International Papers

The Family That Bombs Together …

Two siblings of a Palestinian suicide-bomb planner were expelled from the West Bank to the Gaza Strip for two years on Wednesday morning after the Israeli Supreme Court found that such expulsions are appropriate when “there is proof that a person was involved in a relative’s act of terror and that he or she poses a genuine threat to security.” The court was satisfied that Intisar Ajouri had sewed explosive belts for her brother’s bombers, that Kifah Ajouri had arranged hiding places for his brother’s team and stood watch as explosives were transported, and that their expulsion would be a deterrent to others. It denied the army’s request for a third expulsion because there was insufficient proof that the accused was linked to his sibling’s militant activities.

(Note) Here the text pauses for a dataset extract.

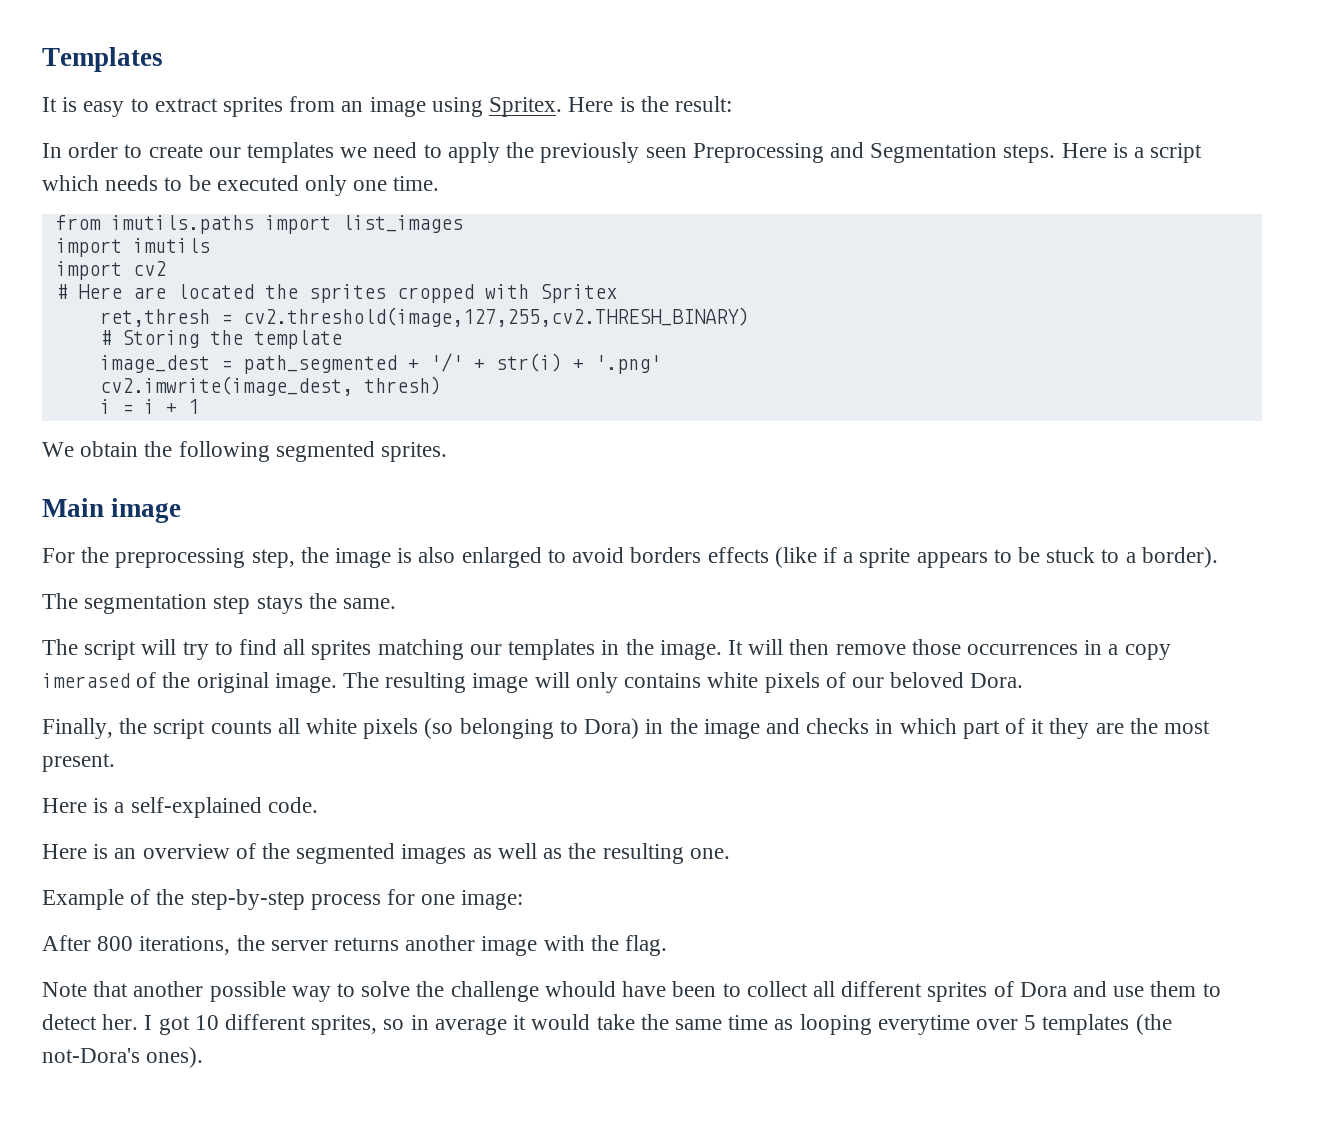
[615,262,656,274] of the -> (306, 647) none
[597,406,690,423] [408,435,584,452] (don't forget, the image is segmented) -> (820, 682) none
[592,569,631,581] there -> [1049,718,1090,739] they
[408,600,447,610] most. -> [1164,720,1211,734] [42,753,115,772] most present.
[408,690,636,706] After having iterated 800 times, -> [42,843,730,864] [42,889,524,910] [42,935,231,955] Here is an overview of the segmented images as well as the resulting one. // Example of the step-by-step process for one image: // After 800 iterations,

Yediot Ahronot said the court’s ruling “smacks of the popular Jewish adage—’It’s kosher, but it stinks.’ ” The editorial said the court seemed to “understand the security establishment’s feelings and needs, and certainly the public mood, which is gnashing its teeth in the face of waves of suicide-terrorists,” but the paper took comfort in the narrow circumstances in which collective punishment will be permitted. The Jerusalem Post reported that a U.S. State Department spokesman opposed Israel’s actions because the U.S. expects “the war against terror to be based on information against specific suspects and not against their relatives.”

Ha’aretz explained that the court found “that the relocation of the brother and sister to the Gaza Strip is not ‘deportation,’ as defined by Article 49 of the Fourth Geneva Convention, because deportation involves expulsion to a foreign country, whereas the West Bank and the Gaza Strip are essentially a ‘single territorial unit.’ ” Consequently, the expulsion amounts to “assigned residence,” which is acceptable under the Geneva Convention. A Ha’aretz analysis said the distinction between relocation and deportation “was not meant as a verbal trick to whitewash the severity of the action. It was a significant, even real distinction. Relocation means moving a person inside a territory, like from Haifa to Tel Aviv. Deportation means moving them to a foreign territory, or into an occupying power’s territory from occupied territory.” According to Britain’s Guardian, “Palestinians say that since the army has cut off all access to and from Gaza, the impact on the two will be the same as being sent abroad.”